Iraq-Iran-Turkey to respond to Kurdish referendum at Baghdad summit

Iraq, Iran and Turkey will meet in the capital Baghdad to discuss their response to the Kurdish referendum, The New Arab learned, sparking fears that crisis could escalate.

The debate around the controversial Kurdish independence will be discussed at a high-level meeting between Iraq, Iran and Turkey in the coming days, according to senior Iraqi sources..

The meeting will bring together Iran’s President Hassan Rouhani, Turkey’s leader Recep Tayyip Erdogan and Iraqi Prime Minister Haider Abadi, according to the leader of Iraq’s ruling National Alliance movement Jasim Mohammad Jaafar.

“According to a previous plan, the Iraqi prime minister was expected to meet Erdogan and Rouhani in Tehran,” Jaafar told The New Arab’s sister Arabic-language newspaper, al-Araby al-Jadeed.

“But he missed it and requested that the summit be held in Baghdad, considering that it is a matter concerning Iraq.”
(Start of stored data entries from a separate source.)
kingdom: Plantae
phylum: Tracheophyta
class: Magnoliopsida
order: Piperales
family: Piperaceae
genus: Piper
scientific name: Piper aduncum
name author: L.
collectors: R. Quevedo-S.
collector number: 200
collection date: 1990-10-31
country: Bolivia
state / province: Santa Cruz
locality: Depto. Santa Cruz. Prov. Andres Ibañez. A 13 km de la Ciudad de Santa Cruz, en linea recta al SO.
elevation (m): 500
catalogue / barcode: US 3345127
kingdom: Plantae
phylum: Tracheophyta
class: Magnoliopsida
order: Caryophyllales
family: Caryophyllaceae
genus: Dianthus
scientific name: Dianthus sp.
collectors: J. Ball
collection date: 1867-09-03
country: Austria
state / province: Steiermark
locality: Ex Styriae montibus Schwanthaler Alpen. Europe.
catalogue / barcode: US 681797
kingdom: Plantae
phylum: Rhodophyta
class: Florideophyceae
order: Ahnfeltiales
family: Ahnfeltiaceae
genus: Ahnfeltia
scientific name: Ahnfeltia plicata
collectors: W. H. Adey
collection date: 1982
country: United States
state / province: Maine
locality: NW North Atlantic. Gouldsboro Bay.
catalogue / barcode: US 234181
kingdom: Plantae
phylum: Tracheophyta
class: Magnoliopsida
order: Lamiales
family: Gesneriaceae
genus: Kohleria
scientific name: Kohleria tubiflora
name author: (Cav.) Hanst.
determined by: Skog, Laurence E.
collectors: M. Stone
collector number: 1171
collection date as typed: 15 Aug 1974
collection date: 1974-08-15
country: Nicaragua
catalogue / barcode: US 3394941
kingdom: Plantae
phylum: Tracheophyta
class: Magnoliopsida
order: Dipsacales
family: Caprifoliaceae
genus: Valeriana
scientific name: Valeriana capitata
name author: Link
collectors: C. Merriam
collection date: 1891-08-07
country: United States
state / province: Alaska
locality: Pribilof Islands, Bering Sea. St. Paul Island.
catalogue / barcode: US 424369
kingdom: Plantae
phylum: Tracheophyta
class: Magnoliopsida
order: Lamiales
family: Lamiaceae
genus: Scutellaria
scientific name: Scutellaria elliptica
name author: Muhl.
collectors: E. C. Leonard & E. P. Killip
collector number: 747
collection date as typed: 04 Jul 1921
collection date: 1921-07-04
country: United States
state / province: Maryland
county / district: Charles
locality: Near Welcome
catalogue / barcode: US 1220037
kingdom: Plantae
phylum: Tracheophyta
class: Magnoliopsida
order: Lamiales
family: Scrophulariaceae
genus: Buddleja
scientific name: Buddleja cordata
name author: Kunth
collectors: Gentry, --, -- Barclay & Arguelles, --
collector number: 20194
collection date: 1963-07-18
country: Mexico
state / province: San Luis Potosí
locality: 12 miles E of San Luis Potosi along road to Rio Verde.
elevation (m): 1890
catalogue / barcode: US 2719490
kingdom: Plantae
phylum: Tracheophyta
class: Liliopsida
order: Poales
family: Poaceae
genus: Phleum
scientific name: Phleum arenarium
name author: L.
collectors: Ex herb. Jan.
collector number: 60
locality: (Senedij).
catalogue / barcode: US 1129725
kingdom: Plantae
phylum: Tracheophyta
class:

He said the meeting will decide what action will be taken against the Kurdistan Regional Government [KRG] which called the controversial election “that will not harm the people of Iraqi Kurdistan”.

An Iraqi foreign minister official confirmed to The New Arab that the Iraqi prime minister’s schedule includes meetings with the Iranian and Turkish presidents.

He said this will be to discuss “several issues”, but no time has yet been set.

“The prime minister will not travel to any of the two countries for protocol reasons,” he said. “The fact of the matter is, this remains primarily an Iraqi crisis.”

The expected tripartite meeting will also look into the status of the ethnically-divese, oil-rich city of Kirkuk and the presence of Turkish forces in northern Iraq.

“[It will also bring up the] question of handing over the task of managing the land and air passages in Kurdistan to Baghdad,” he added.

Iraqi Kurds announced an overwhelming “yes” for independence last week following a referendum that has incensed Baghdad.

Iraq’s government has taken a series of punitive measures since the vote, including a blockade on international flights to the region and prohibiting the sale of dollars to banks in Kurdistan.

On Thursday, Prime Minister Abadi said that he is not seeking an armed conflict with Iraqi-Kurds, but reiterated his staunch opposition to the autonomous Kurdistan region’s independence referendum.

“We don’t want armed confrontation, we don’t want clashes but federal authority must prevail,” he said after a meeting in Paris with French President Emmanuel Macron.

“Separatism is unacceptable,” Abadi added.

He stated that the non-binding 25 September vote – which saw 93 percent of Iraqi-Kurds back independence – was “illegal”.

“Iraq belongs to all Iraqis,” he said, appealing to Kurdish Peshmerga forces to work with the Iraqi army “as we have worked together against Daesh (the Islamic State group), to guarantee citizens’ safety”.

Iraq’s parliament has asked for harsh measures to be inacted in retaliation for the vote, including sending federal troops to the oil-rich city of Kirkuk.

Turkey and Iran – which both have their own Kurdish minorities – have denounced the referendum, while the United States described it as “unilateral” and lacking legitimacy.